¿La empresa catalana, por qué es tan pequeña?
Todo hablando de la empresa catalana, sorprende dos hechos: su tamaño, ciertamente pequeño, pero también su falta de antigüedad. Solo saliendo del país podemos encontrar empresas, establecimientos o tiendas mucho más largas y con una historia venerable. No solo en países que consideramos tradicionalistas, sino en cualquier parte de América o de Australia -es decir, del Nuevo Mundo-. ¿Qué hace que esto sea así?
Una posible razón podría ser que la medida venga dada por la escasa ambición de proyección. Por un comportamiento que podríamos calificar de individualismo avaro. Déjemelo caricaturizar. En la mayoría de casos, si la empresa da para vivir muy bien y poderle comprar un piso a la hija -o al yerno, que viene a ser la misma cosa-, ya hay suficiente.
En términos generales, y entre nosotros, la empresa debe dar suficiente como para satisfacer un cierto hedonismo -pese a que el hecho parezca contradictorio con trabajar horas y horas-. Una vez llegados a este umbral, ¿por qué quiero más? No existe aquí, digámoslo así, una ambición de grandeur, de hacer las cosas grandes por el simple hecho de pretender un crecimiento que se proyecte más allá de nuestro entorno, de nuestra existencia, de los propios límites temporales. No hablo de simple vocación de fachenda -que no tiene por qué ser incompatible- sino de una grandeza de proyección, también del espíritu, que nos haría muy bien colectivamente.
El resto de la sociedad catalana ya se encarga que los negocios de otros no crezcan demasiado
Vale decir, en descarga de los que actúan así, que el resto de la sociedad catalana ya se encarga que los negocios de ajeno no crezcan demasiado -uno de los deportes preferidos, en cualquier negociación, consiste en calcular lo que gana el otro, en vez de limitarse a los propios asuntos-. El tema es complejo y se mezclan diversas razones, seguro. Pero el resultado final es que cuando se plantea una operación de envergadura, la gente te mira como si fueras un loco, como si estuvieras fuera de lugar -hecho que, probablemente, es cierto-. Una vez, hace años, en una reunión informal, hablando sobre el tema, el presidente Jordi Pujol me dijo: “Es que el país es pequeño”. Yo le respondí: “No, presidente. Países pequeños son Suiza, Holanda o Bélgica. No somos un país pequeño. Nosotros lo que somos es un país estrecho”.
A esta falta de vocación de crecer se añade -porque nos complementamos como tapón por calabaza- una nula voluntad de colaboración con terceros.

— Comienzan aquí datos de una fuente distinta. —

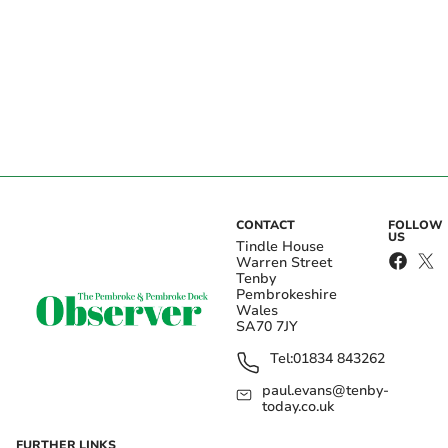
CONTACT
FOLLOW
US
Tindle House
Warren Street
Tenby
Pembrokeshire
Wales
SA70 7JY
Tel:
01834 843262
paul.evans@tenby-
today.co.uk
FURTHER LINKS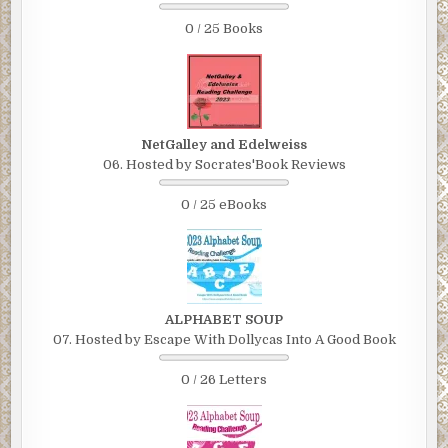
0 / 25 Books
NetGalley and Edelweiss
06. Hosted by Socrates'Book Reviews
0 / 25 eBooks
ALPHABET SOUP
07. Hosted by Escape With Dollycas Into A Good Book
0 / 26 Letters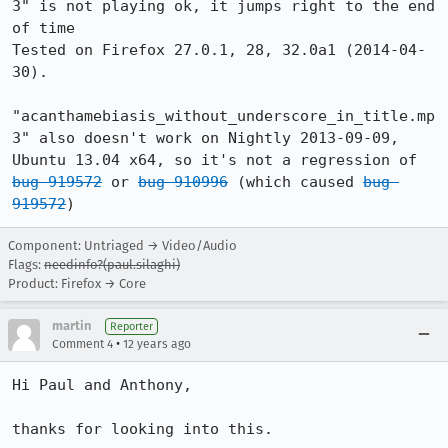
3" is not playing ok, it jumps right to the end 
of time

Tested on Firefox 27.0.1, 28, 32.0a1 (2014-04-
30).

"acanthamebiasis_without_underscore_in_title.mp
3" also doesn't work on Nightly 2013-09-09, 
Ubuntu 13.04 x64, so it's not a regression of 
bug 919572
 or 
bug 910996
 (which caused 
bug 
919572
)
Component: Untriaged → Video/Audio
Flags:
needinfo?(paul.silaghi)
Product: Firefox → Core
martin
Reporter
•
Comment 4
12 years ago
Hi Paul and Anthony, 

thanks for looking into this. 
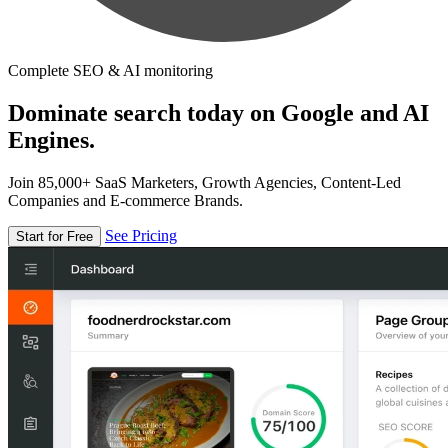
Complete SEO & AI monitoring
Dominate search today on Google and AI
Engines.
Join 85,000+ SaaS Marketers, Growth Agencies, Content-Led
Companies and E-commerce Brands.
See Pricing
Start for Free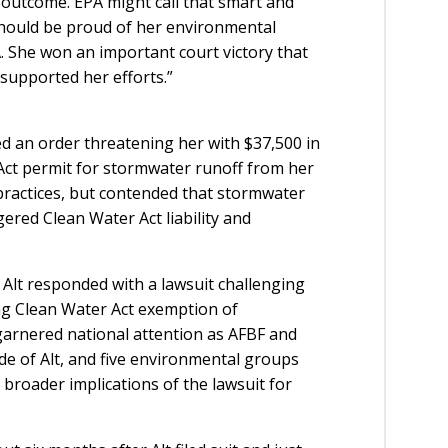
e outcome. EPA might call that smart and
lt should be proud of her environmental
. She won an important court victory that
supported her efforts.”
d an order threatening her with $37,500 in
 Act permit for stormwater runoff from her
g practices, but contended that stormwater
red Clean Water Act liability and
Alt responded with a lawsuit challenging
ng Clean Water Act exemption of
garnered national attention as AFBF and
de of Alt, and five environmental groups
e broader implications of the lawsuit for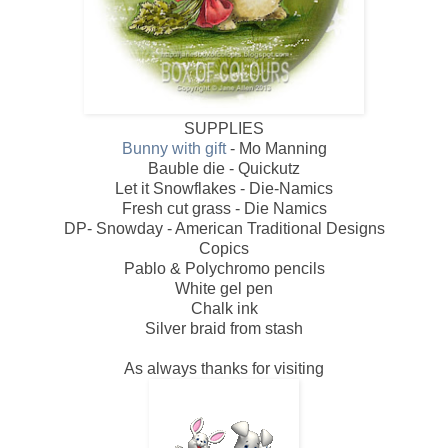
SUPPLIES
Bunny with gift
- Mo Manning
Bauble die - Quickutz
Let it Snowflakes - Die-Namics
Fresh cut grass - Die Namics
DP- Snowday - American Traditional Designs
Copics
Pablo & Polychromo pencils
White gel pen
Chalk ink
Silver braid from stash
As always thanks for visiting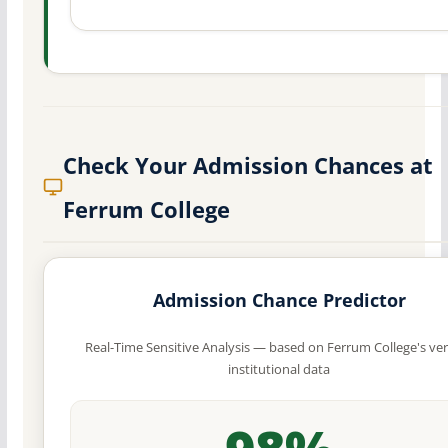
Check Your Admission Chances at
Ferrum College
Admission Chance Predictor
Real-Time Sensitive Analysis — based on Ferrum College's ver
institutional data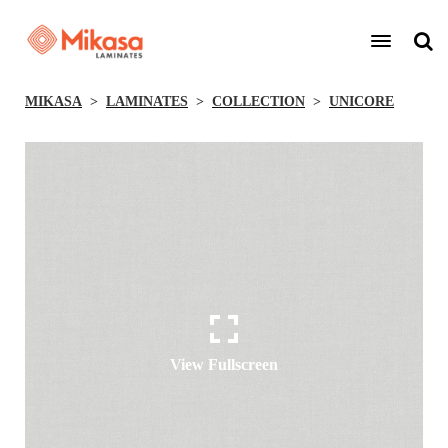
MIKASA
LAMINATES
COLLECTION
UNICORE
View Fullscreen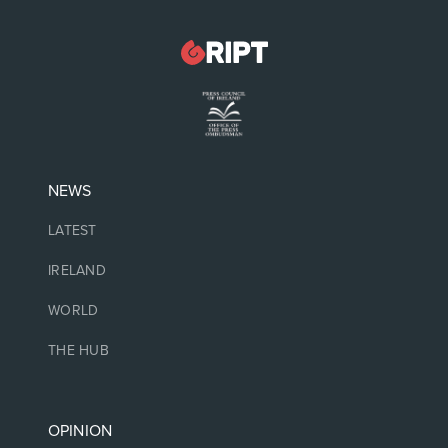
NEWS
LATEST
IRELAND
WORLD
THE HUB
OPINION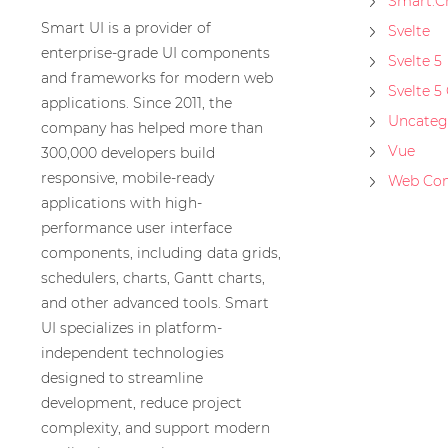
Smart.C
Smart UI is a provider of
Svelte
enterprise-grade UI components
Svelte 5
and frameworks for modern web
Svelte 5
applications. Since 2011, the
Uncateg
company has helped more than
Vue
300,000 developers build
responsive, mobile-ready
Web Co
applications with high-
performance user interface
components, including data grids,
schedulers, charts, Gantt charts,
and other advanced tools. Smart
UI specializes in platform-
independent technologies
designed to streamline
development, reduce project
complexity, and support modern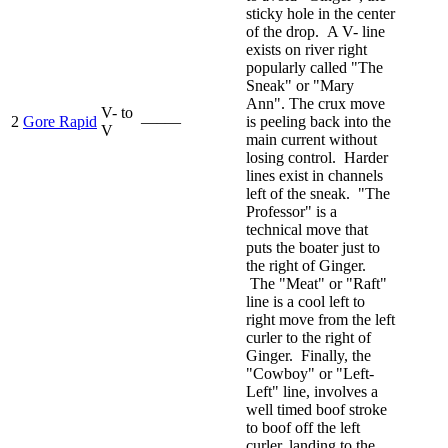
sticky hole in the center
of the drop. A V- line
exists on river right
popularly called "The
Sneak" or "Mary
Ann". The crux move
V- to
2
Gore Rapid
—–—
is peeling back into the
V
main current without
losing control. Harder
lines exist in channels
left of the sneak. "The
Professor" is a
technical move that
puts the boater just to
the right of Ginger.
The "Meat" or "Raft"
line is a cool left to
right move from the left
curler to the right of
Ginger. Finally, the
"Cowboy" or "Left-
Left" line, involves a
well timed boof stroke
to boof off the left
curler, landing to the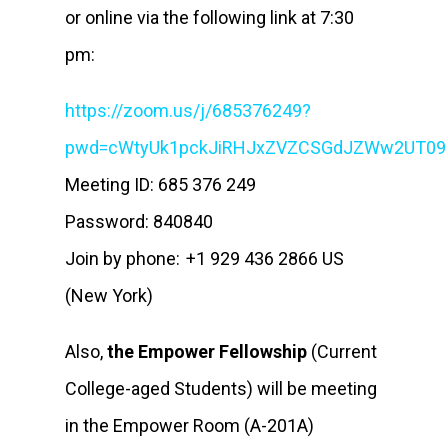
or online via the following link at 7:30
pm:
https://zoom.us/j/685376249?
pwd=cWtyUk1pckJiRHJxZVZCSGdJZWw2UT0
Meeting ID: 685 376 249
Password: 840840
Join by phone: +1 929 436 2866 US
(New York)
Also,
the Empower Fellowship
(Current
College-aged Students) will be meeting
in the Empower Room (A-201A)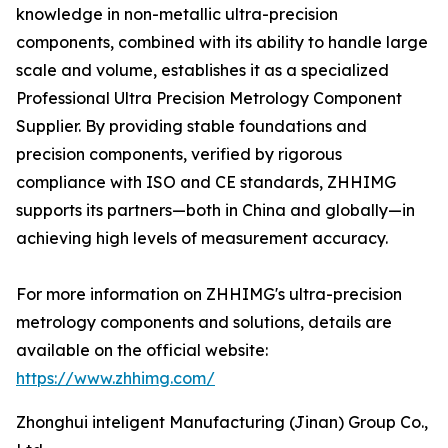
knowledge in non-metallic ultra-precision
components, combined with its ability to handle large
scale and volume, establishes it as a specialized
Professional Ultra Precision Metrology Component
Supplier. By providing stable foundations and
precision components, verified by rigorous
compliance with ISO and CE standards, ZHHIMG
supports its partners—both in China and globally—in
achieving high levels of measurement accuracy.
For more information on ZHHIMG's ultra-precision
metrology components and solutions, details are
available on the official website:
https://www.zhhimg.com/
Zhonghui inteligent Manufacturing (Jinan) Group Co.,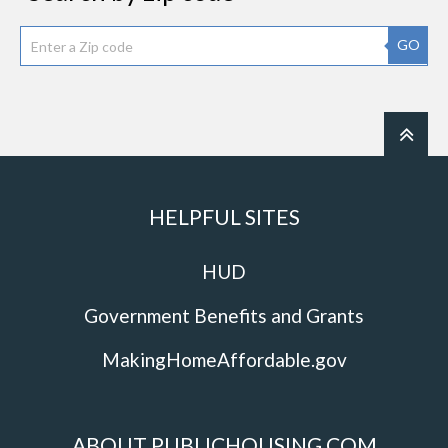
GO
HELPFUL SITES
HUD
Government Benefits and Grants
MakingHomeAffordable.gov
ABOUT PUBLICHOUSING.COM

Colaborar es, también, saber delegar. E implica renuncia. Asumir que otro hará cosas; y que las hará de forma diferente a como las realizamos nosotros. Pero el catalán es desconfiado. La figura del masovero todavía está muy viva en las empresas medianas y pequeñas del territorio. Yo la he observado. A veces, la imagen es patética. El que hace de gerente -que para los estándares internacionales no lo es, ya que tiene las competencias capadas- parece, más bien, el perro que vigila la finca. ¿Probablemente, el dueño se ve reflejado en los otros y teme acciones poco transparentes? Quién sabe.
El empresario catalán medio no es buen directivo
Este hecho lleva a que las empresas catalanas difícilmente estén participadas por terceros, mientras los fundadores permanecen en ellas. Porque el hecho implica estar fiscalizados. Y aquí me temo que el empresario catalán medio no es suficientemente buen directivo, y no quiere un tercero que ponga la nariz. Ni, remotamente, le apetece tener que rendir cuentas a un accionista que, aunque sea minoritario, es contemplado como un intruso recién llegado que no fundó la empresa y que ha llegado para poner el antiguo dueño en un compromiso. Nuestra cultura no nos habitúa a asumir que hace falta dar explicaciones, siempre, de las acciones que uno lleva a cabo. No solo a personas jerárquicamente superiores, sino entre iguales y, también, a aquellos que dependen de nosotros. El orgullo mediterráneo no nos prepara para este tipo de actos que, por lo que parece, exigen una humildad que nos inquieta.